The ping stats program did detect some outages yesterday, but due to a dumb coding error didn’t actually invoke the resetter and I had to do it by hand. I finally resorted to ‘perl -w’ on the first line of the scripts to find it. Guess I should use that more often 🙂
Anyway, the hardware’s in place and working (OK, it should have a housing, but so should all the other PIC nodes), resets are posted on the web site, and it actually does what it’s supposed to do!
Update 5/16/11: The resetter seems to be working exactly as designed. Unfortunately, it’s been resetting multiple times a day recently. So I just bought a $25 TP-Link WR-740N N/G/B wireless router from Microcenter and brought it up with (almost) all the same config as the old one. Seems to work OK, though it doesn’t support port translation on virtual servers, so my ssh and http access to the Pogoplug no longer work. Anyway, let’s see how often this one needs to be reset!
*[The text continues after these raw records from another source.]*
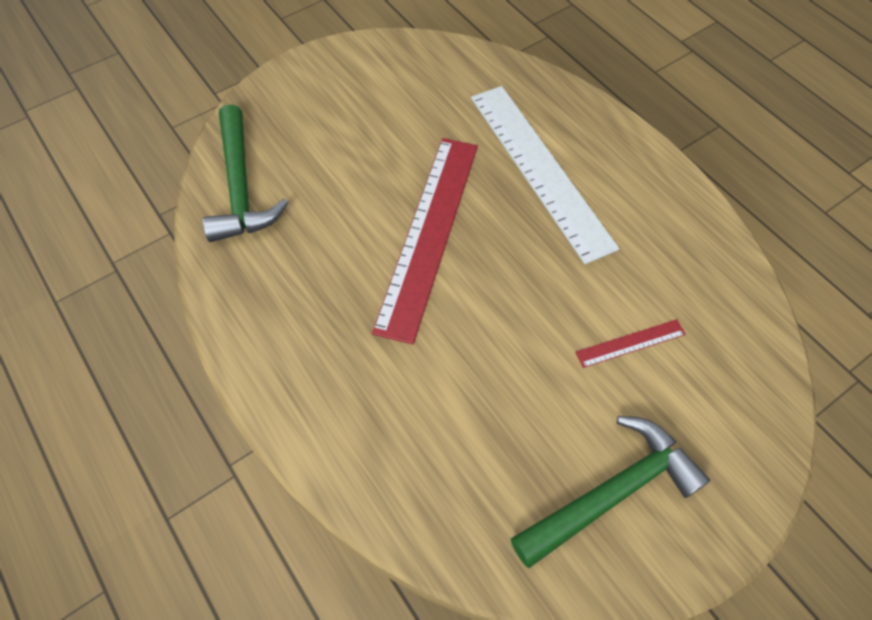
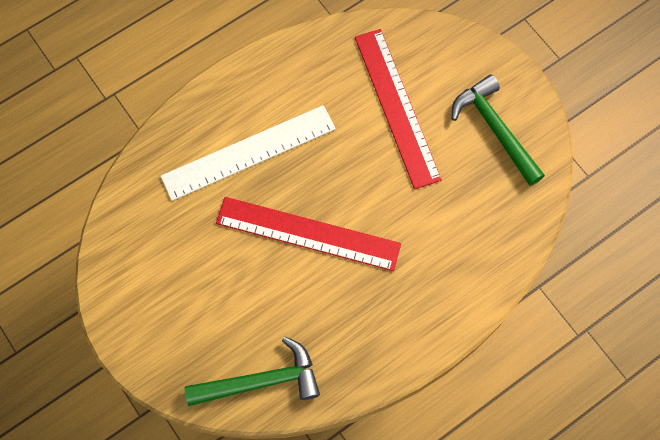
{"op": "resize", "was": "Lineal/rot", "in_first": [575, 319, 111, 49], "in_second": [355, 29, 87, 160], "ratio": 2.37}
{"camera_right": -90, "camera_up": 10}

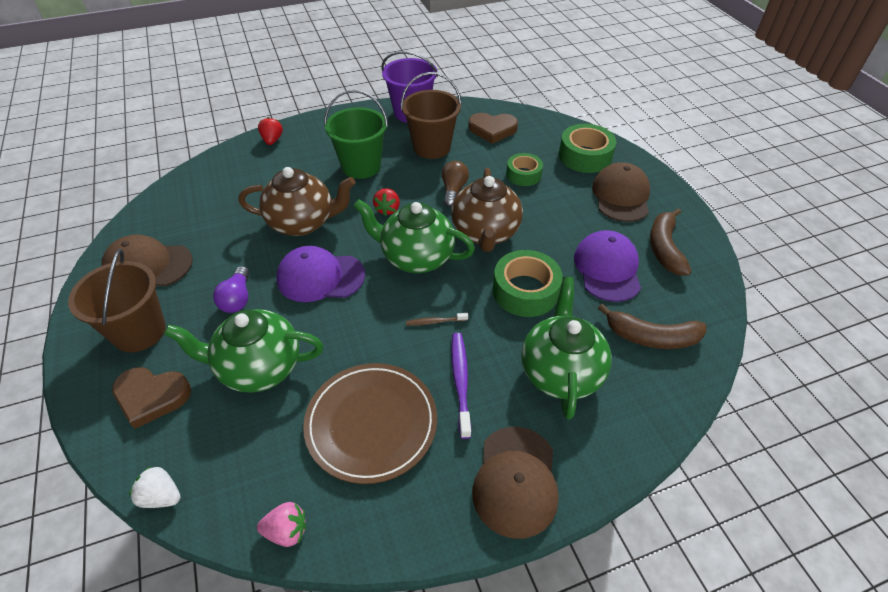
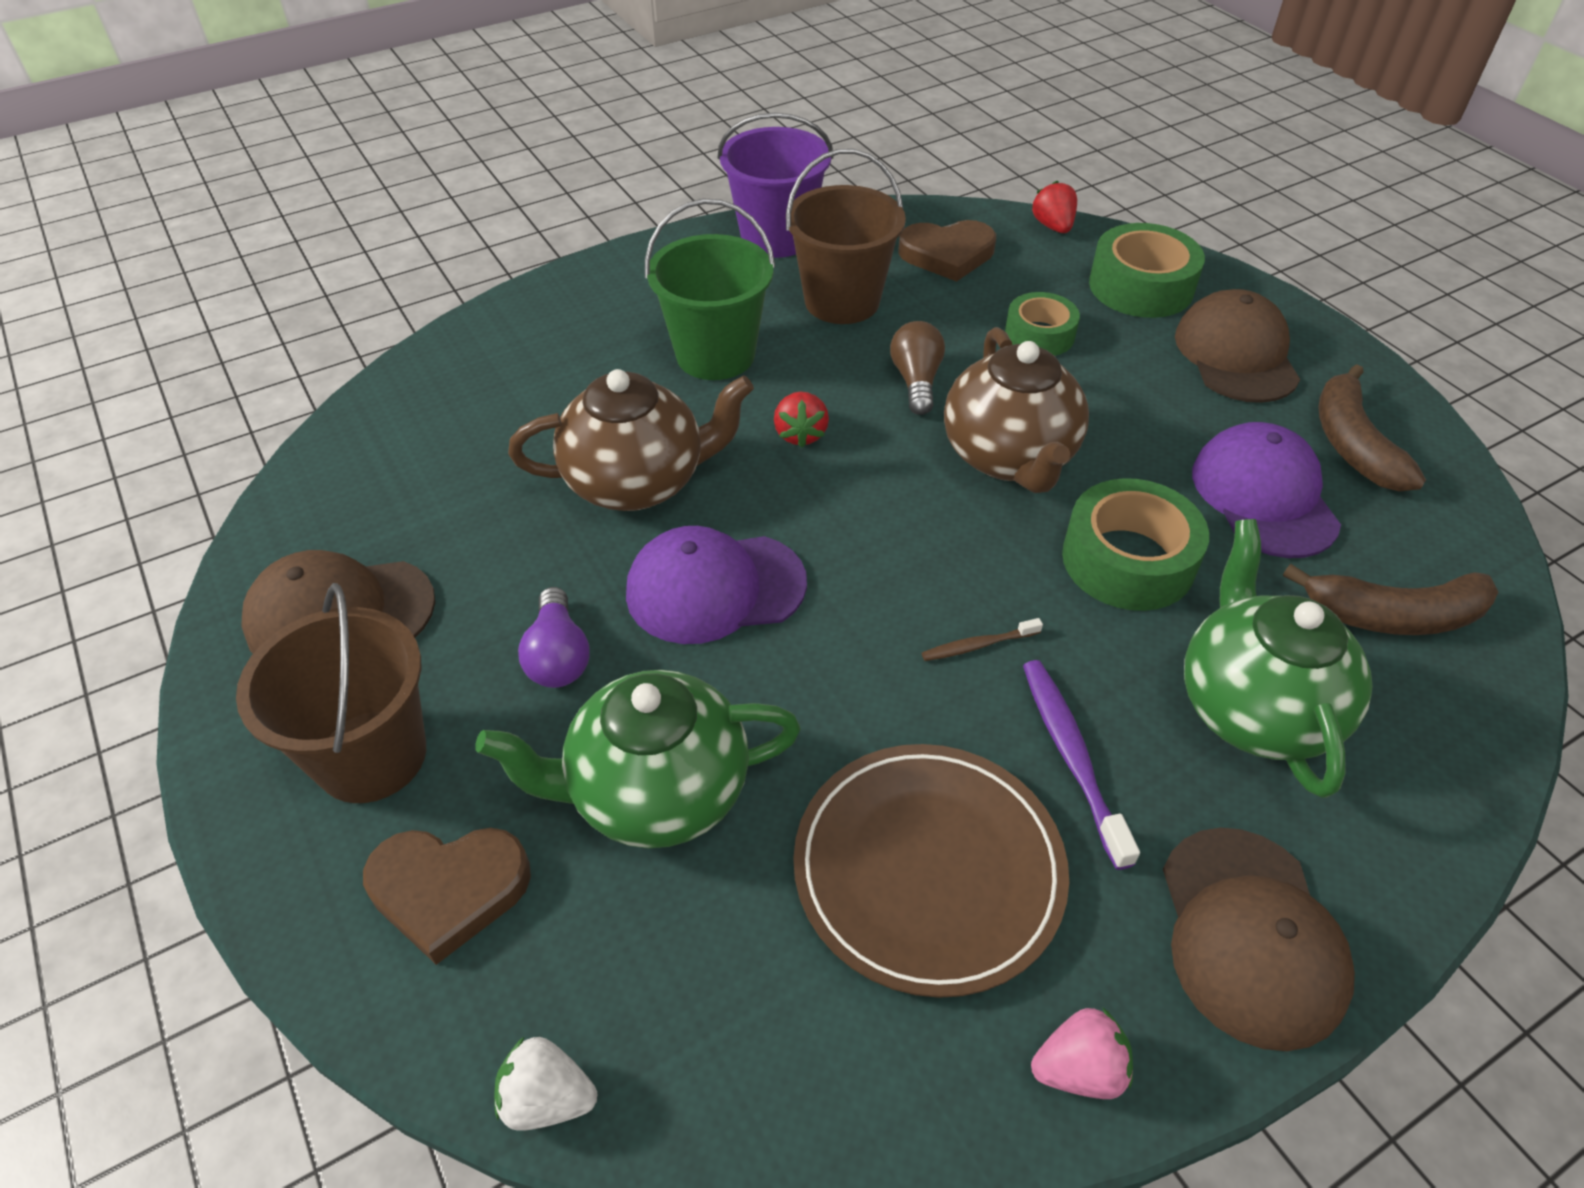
{"op": "move", "was": "Erdbeere/rosa", "in_first": [257, 502, 49, 45], "in_second": [1031, 1007, 102, 92]}
{"op": "move", "was": "Erdbeere/rot", "in_first": [258, 117, 25, 28], "in_second": [1032, 181, 45, 52]}
{"op": "delete", "was": "Teekanne/grün", "in_first": [354, 199, 121, 74]}
{"camera_right": -10, "camera_up": 0}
Update 5/17/11: While the new router hasn’t hung and required a power cycle, things weren’t quite as stable as I thought. If it had required a power cycle, it would never have come up on its own! The only way it would come up after a power cycle is by going into the router’s web interface and rebooting it (again). I resolved that (without fully understanding why) by changing the DSL modem setup so it offered a 192.168.0 DHCP address to the router rather than giving the router the 68.74.64 address the modem got from the ISP. (All the router resets the web site shows today are from working on it.)
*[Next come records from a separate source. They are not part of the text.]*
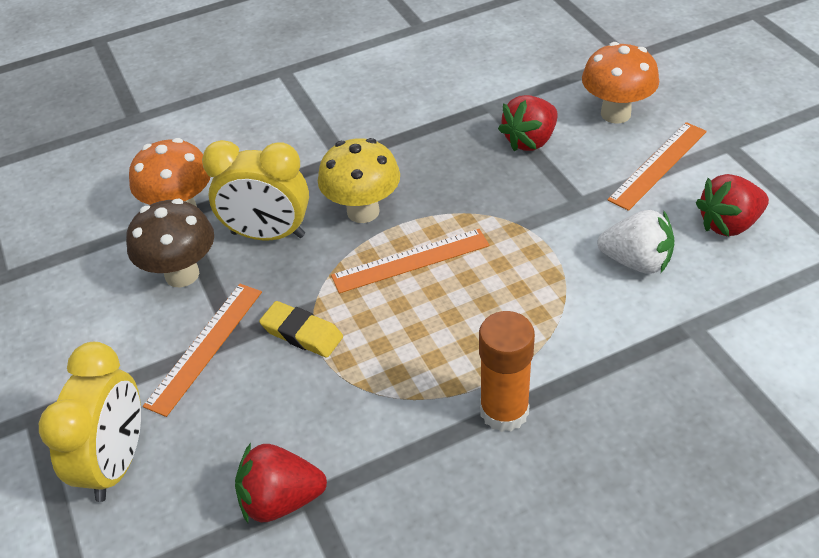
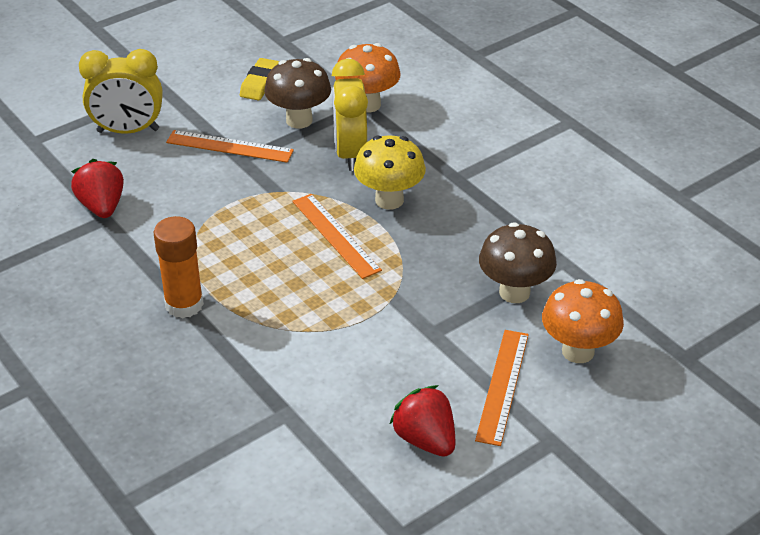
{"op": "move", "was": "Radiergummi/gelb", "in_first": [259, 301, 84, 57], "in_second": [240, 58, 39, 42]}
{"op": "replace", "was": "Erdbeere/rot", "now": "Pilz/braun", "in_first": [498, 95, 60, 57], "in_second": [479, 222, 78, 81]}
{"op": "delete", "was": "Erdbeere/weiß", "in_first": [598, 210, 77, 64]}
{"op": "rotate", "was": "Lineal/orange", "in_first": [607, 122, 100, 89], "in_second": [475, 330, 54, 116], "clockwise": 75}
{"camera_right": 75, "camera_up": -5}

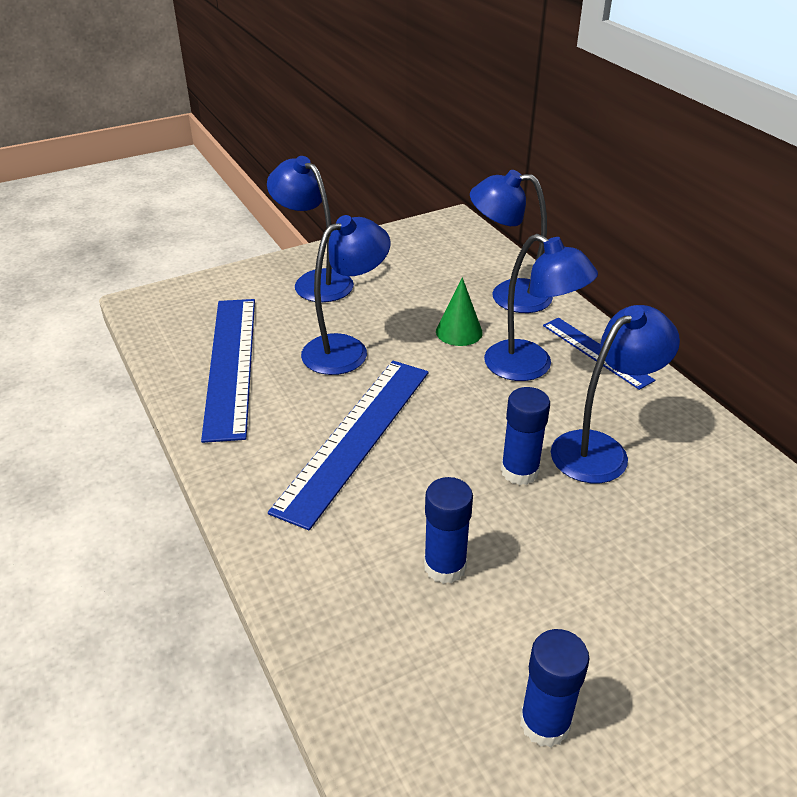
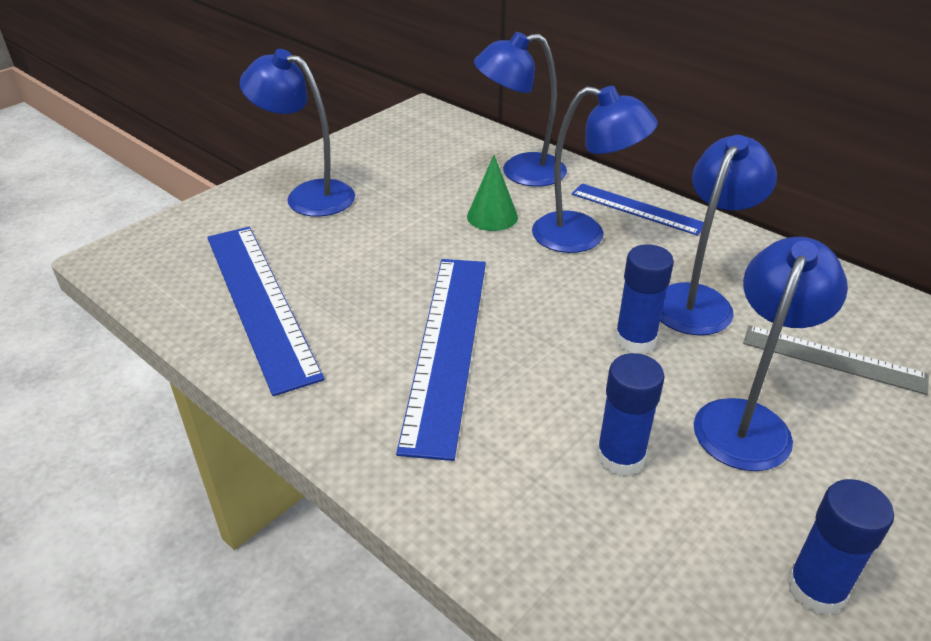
{"op": "move", "was": "Lampe/blau", "in_first": [301, 215, 90, 160], "in_second": [694, 237, 154, 234]}
{"op": "insert", "now": "Lineal/grau", "in_second": [743, 325, 186, 70]}
{"camera_right": -20, "camera_up": 0}

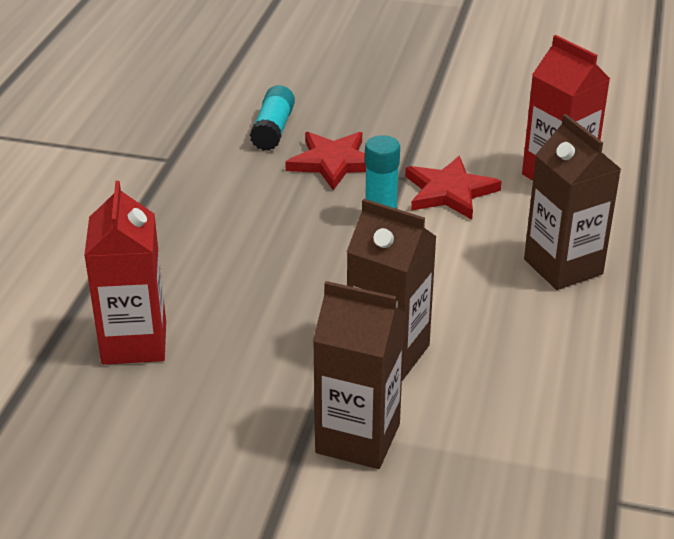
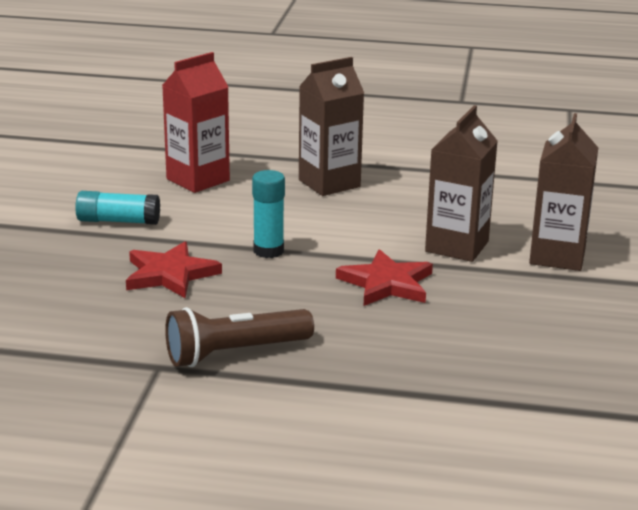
{"op": "delete", "was": "Getränkekarton/rot", "in_first": [84, 181, 82, 184]}
{"op": "move", "was": "Klebestift/türkis", "in_first": [250, 85, 45, 66], "in_second": [75, 191, 85, 34]}
{"op": "move", "was": "Stern/rot", "in_first": [405, 156, 97, 64], "in_second": [336, 249, 97, 57]}
{"op": "insert", "now": "Taschenlampe/braun", "in_second": [165, 307, 149, 60]}
{"camera_right": -95, "camera_up": -10}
Unfortunately, this may keep me from having access to the Pogoplug from the outside: As far as I can tell, with this setup the ‘virtual server’ mechanism in the router just doesn’t work. Even though I changed the http and ssh listen ports to the same ones exposed on the Internet to avoid the lack of port mapping, I don’t seem to be able to connect. More work is needed.
But the new router does seem to stay up much better than the old one.
Update 2/12/14: The router resetter has been just chugging along doing its job for a couple of years now. Once in a while (maybe once/monthish?) it will report a reset or sometimes a couple. Otherwise, it just sits there silently watching. The problem it was really put in place for – walking up to the computer only to find there’s no Internet access – just doesn’t happen any more. Great!
After reading some dumb warning about wifi security, I decided to try to “improve” things that weren’t obviously broken by going from WEP to WPA2-PSK (one router could only do WPA-PSK) and using better passwords. I’d gone with WEP because some device at the time didn’t support WPA, but everything I have now does support it, so it should work.
I changed both routers, and (I think!) every wifi device I have. But the system was flaky, and even the main PC reported the Internet connection bouncing. Checking the router resetter (first from the section at the bottom of the home page, then drilling down to logs on the Pogo), it was resetting every ~5 minutes. I figured there was some unfortunate storm of devices making noise before everything got settled down, so I uplugged the cable from the PIC resetter node to the outlet box with the SSR.
Troubleshooting was challenging in part because the !@#@$% GoogleDrive Sync had 135,000 file descriptors open and I couldn’t even get a browser refresh on the router admin page. I could ping by name (like google.com) from a command prompt, but couldn’t do a wget, with some error about bad file descriptor. Killing GoogleDrive Sync fixed all that. Bad Google.
But the ping stats (that drive the router resetter) still weren’t happy. (And it took a while to remind myself that there’s a pingstat.pl script that determines router health separate from the main 485pollB.pl script.) But looking thru that script for the “Router is confused” message I found in pingstatstdout, I saw it: Part of the router health check was verifying that it could read (tho not parse) the router admin page. To see it, the admin username and password were hardcoded into a wget command. And I’d changed the credentials! I changed the hard coded creds to the new ones, plugged all the cables back in, and it seems to be stable again (after a total of 34 recorded router resets!).
All in all, it was a great example of how “if it ain’t broke…” came about. But at least now I’ve got better encryption and better credentials on my wifi exposure. (Though I couldn’t bring myself to implement what would have helped most: mac filtering. The thought of having to go play admin if a visitor wanted to connect a laptop or phone made that just too disruptive.)